The president quickly blew off the notion that his World War III warnings, because of Iran’s supposed refusal to stop making nuclear weapons, were hyperbole. Bush asserted that the NIE report bolstered his resolve and underlined the threat of Iranian WMBs.
“OK, they may have suspended the program, but they did have one and they could start it back up anytime,” the president snickered. “They could then give the know-how to anybody they like. For instance, they could hand over some of that yellowcake to their pal, Osama bin Laden. No telling what he’d do with it, but you know it would involve killing innocent children. Or, they could steal some crop-dusters and drop enriched uranium onto American crops. Can we allow them to poison our butterbeans, our corn?”
It seems the president is fond of succotash.
Again, reporters reminded Bush of the WMDs his administration swore were in Iraq in abundance in 2003, oops! then couldn’t find after the invasion.

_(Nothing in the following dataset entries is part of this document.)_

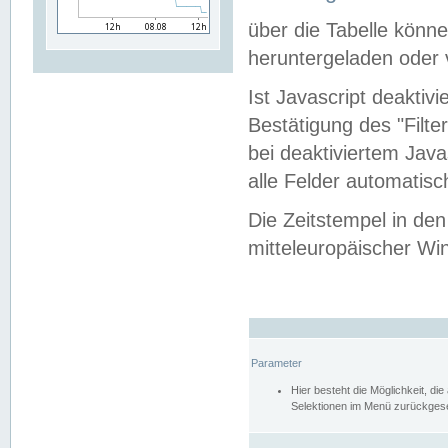
über die Tabelle kön
heruntergeladen oder v
Ist Javascript deaktiv
Bestätigung des "Filte
bei deaktiviertem Java
alle Felder automatisc
Die Zeitstempel in den
mitteleuropäischer Win
Parameter
Hier besteht die Möglichkeit, d
Selektionen im Menü zurückgese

The president bristled and shot back: “Maybe those WMD’s were moved to Iran, so Iranian terrorists could blow up a military base or a university in America. What if that happened? Which school should we be willing to lose?”
Bush was asked if he thought his credibility had been damaged by the NIE report’s published findings.
“Only with people who support the mad-bombing terrorists in Iraq and Iran,” Bush chuckled. “What if I say, you’re either on my side or the terrorists’ side? Hey, I think I just did say it.”
Then he winked at somebody and disappeared behind a curtain.